= ACTIVITY =
A word-for-word copy of the records is needed, with every picture left out.

◆ ◆ ◆ ◆

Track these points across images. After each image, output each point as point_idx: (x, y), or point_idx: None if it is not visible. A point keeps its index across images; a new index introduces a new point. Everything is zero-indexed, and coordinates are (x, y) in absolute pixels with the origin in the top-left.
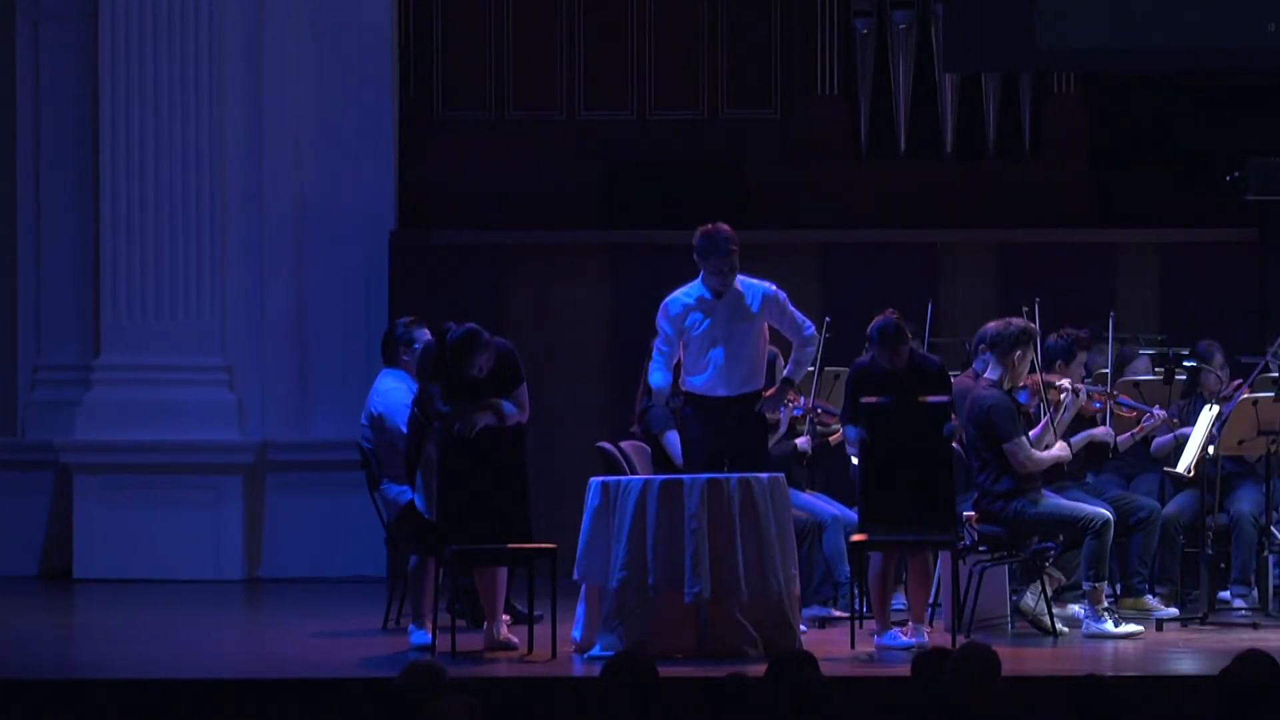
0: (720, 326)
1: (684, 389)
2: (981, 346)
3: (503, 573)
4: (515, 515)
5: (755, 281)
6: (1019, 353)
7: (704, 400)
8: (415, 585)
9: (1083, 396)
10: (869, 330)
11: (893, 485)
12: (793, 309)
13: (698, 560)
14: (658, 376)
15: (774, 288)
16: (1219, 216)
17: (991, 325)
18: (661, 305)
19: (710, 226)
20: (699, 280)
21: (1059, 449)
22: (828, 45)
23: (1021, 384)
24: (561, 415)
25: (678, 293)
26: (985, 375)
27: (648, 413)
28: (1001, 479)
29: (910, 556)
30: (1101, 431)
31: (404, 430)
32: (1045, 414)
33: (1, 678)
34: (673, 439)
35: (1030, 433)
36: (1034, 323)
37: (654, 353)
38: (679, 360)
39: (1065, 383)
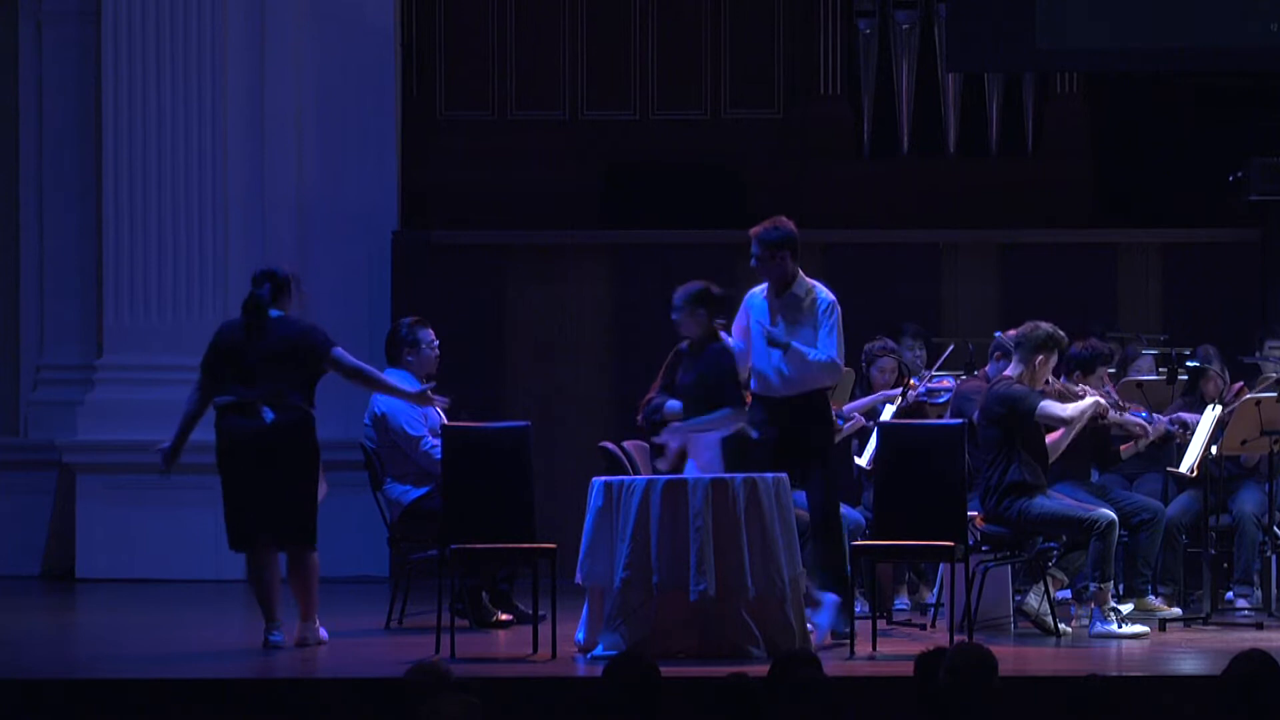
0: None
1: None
2: (998, 354)
3: (314, 568)
4: (517, 514)
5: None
6: (1042, 356)
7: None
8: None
9: (1107, 408)
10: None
11: (900, 494)
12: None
13: (702, 558)
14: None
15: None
16: (1220, 216)
17: (1015, 330)
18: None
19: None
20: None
21: (1088, 400)
22: (830, 45)
23: (1040, 389)
24: (562, 415)
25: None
26: (1005, 372)
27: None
28: (1010, 471)
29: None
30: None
31: (406, 430)
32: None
33: (1, 678)
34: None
35: (1048, 438)
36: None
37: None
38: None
39: (1089, 393)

◆ ◆ ◆ ◆

= EXERCISE ANSWER =
Track these points across images. After each image, output each point as point_idx: (x, y), or point_idx: None if it is not visible. A point keeps its index across images; a new index introduces a new point. Everything is zero-indexed, and coordinates are (x, y) in absolute pixels with the origin in the top-left.
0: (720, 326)
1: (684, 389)
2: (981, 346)
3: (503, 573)
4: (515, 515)
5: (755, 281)
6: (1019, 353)
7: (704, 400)
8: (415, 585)
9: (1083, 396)
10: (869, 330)
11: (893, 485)
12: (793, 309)
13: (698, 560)
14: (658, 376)
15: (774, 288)
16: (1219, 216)
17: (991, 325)
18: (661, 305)
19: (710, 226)
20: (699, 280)
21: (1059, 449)
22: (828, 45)
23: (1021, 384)
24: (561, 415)
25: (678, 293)
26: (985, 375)
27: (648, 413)
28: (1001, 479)
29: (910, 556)
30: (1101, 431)
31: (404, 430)
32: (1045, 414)
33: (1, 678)
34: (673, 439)
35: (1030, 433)
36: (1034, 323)
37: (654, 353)
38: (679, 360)
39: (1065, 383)
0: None
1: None
2: (998, 354)
3: (314, 568)
4: (517, 514)
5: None
6: (1042, 356)
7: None
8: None
9: (1107, 408)
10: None
11: (900, 494)
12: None
13: (702, 558)
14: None
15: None
16: (1220, 216)
17: (1015, 330)
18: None
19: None
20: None
21: (1088, 400)
22: (830, 45)
23: (1040, 389)
24: (562, 415)
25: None
26: (1005, 372)
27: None
28: (1010, 471)
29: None
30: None
31: (406, 430)
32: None
33: (1, 678)
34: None
35: (1048, 438)
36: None
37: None
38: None
39: (1089, 393)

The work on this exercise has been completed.